Work instructions:
a. Reproduce the stretch of the patent claims from "8. The apparatus" through "within 5 dB.".
b. According to claim 9 of the patent claims, what is the certain range?

Source excerpt:
--- start ---

8. The apparatus of claim 5 wherein said third decoder includes means for averaging said second decoder gain values from said second decoder in said given frame and said previous frame to provide an average gain and means for comparing said average gain to said first gain value and providing said average if within a certain range; and said third decoder includes means responsive to said second decoded value from said given frame being greater than said certain range from said second decoded value from said previous frame for providing a signal indicating a bit error.
9. The apparatus of claim 8 wherein said certain range is within 5 dB.
10. The apparatus of claim 9 wherein said third decoder includes means responsive to said average not being within 5 dB providing a signal indicating a bit error; and wherein said system includes means responsive to said signal indicating bit error for providing said second decoded signal from said previous frame for said first and second decoded signal in said given frame.
11. A low bit rate speech communications system comprising:
an analog to digital converter responsive to audio speech signals for providing digital signals representing samples of analog signals;
an encoder responsive to said digital signals for encoding speech information to provide over a communications channel, said encoder comprising a first encoder for providing each frame a first encoded signal representing a first gain value over a first half of a frame period;
a second encoder for providing each frame a second encoded signal representing a second gain value over a second half of a frame;
means responsive to said second encoded signal at a given frame and a frame previous to said given frame and said first encoded signal for determining a steady state conditions means coupled to said determining means for generating a special encoded signal for a finite length of time while determining said steady state condition is occurring;
a communications channel coupled to said encoder for transmitting said first encoded signal and said second encoded signal;
a synthesizer coupled to said channel and responsive to said first encoded signal and said second encoded signal for providing digital synthetic speech; said synthesizer including:
a first decoder coupled to said channel and responsive to said first encoded signal for providing a first decoded gain value corresponding to said first encoded signal for said first half of said frame period;
a second decoder coupled to said channel and responsive to said second encoded signal for providing a second decoded gain value corresponding to said second encoded signal for said second half of said frame; and
a third decoder coupled to said channel and responsive to said special encoded signal for providing an averaged gain value for the first half of the frame in place of said first decoder output where the average gain value is equal to the average of said second decoded gain value of said given frame and second gain value of said frame previous to said given frame from said second decoder.

--- end ---

[Stored data]
--- start ---

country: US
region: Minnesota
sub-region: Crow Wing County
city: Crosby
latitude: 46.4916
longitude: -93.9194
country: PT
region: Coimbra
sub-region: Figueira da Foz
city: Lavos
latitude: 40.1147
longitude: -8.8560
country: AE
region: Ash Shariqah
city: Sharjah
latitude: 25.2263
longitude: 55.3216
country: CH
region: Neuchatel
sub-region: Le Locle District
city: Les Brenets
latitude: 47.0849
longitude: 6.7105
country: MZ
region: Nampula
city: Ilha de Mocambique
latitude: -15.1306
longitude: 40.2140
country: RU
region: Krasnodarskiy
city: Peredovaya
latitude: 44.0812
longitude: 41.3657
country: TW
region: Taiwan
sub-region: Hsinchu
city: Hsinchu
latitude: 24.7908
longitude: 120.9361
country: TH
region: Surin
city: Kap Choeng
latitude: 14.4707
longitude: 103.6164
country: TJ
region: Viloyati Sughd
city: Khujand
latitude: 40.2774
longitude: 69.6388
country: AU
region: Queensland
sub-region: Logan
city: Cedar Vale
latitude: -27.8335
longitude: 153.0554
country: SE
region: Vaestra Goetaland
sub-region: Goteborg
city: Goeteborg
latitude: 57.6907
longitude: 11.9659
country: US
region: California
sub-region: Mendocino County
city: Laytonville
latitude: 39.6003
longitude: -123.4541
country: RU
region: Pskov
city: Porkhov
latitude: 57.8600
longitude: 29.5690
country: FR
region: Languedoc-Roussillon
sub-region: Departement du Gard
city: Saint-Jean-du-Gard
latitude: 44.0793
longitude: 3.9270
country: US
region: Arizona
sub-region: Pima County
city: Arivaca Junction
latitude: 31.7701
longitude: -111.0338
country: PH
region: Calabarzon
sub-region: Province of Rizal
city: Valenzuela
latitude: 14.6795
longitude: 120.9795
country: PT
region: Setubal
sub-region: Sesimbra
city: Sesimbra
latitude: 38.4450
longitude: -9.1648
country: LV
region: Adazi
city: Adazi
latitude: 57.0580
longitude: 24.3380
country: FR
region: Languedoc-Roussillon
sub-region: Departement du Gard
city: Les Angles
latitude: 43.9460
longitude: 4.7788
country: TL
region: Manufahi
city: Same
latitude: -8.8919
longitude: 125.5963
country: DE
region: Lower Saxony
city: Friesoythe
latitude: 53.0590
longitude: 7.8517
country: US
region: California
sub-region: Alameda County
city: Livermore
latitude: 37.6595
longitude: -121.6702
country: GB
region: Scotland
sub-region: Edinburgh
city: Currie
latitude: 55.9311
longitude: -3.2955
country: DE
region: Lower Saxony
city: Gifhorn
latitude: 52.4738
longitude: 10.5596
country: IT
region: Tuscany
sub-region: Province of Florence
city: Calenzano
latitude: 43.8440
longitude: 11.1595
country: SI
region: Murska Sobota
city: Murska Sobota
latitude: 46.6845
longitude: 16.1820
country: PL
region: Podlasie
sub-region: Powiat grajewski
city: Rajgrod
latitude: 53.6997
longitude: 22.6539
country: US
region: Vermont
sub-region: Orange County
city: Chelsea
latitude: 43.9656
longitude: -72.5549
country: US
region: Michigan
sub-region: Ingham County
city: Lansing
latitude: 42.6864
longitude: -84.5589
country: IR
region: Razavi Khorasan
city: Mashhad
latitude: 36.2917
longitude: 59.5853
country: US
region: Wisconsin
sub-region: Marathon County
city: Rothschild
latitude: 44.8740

--- end ---

The results:
a.
8. The apparatus of claim 5 wherein said third decoder includes means for averaging said second decoder gain values from said second decoder in said given frame and said previous frame to provide an average gain and means for comparing said average gain to said first gain value and providing said average if within a certain range; and said third decoder includes means responsive to said second decoded value from said given frame being greater than said certain range from said second decoded value from said previous frame for providing a signal indicating a bit error.
9. The apparatus of claim 8 wherein said certain range is within 5 dB.

b. Within 5 dB.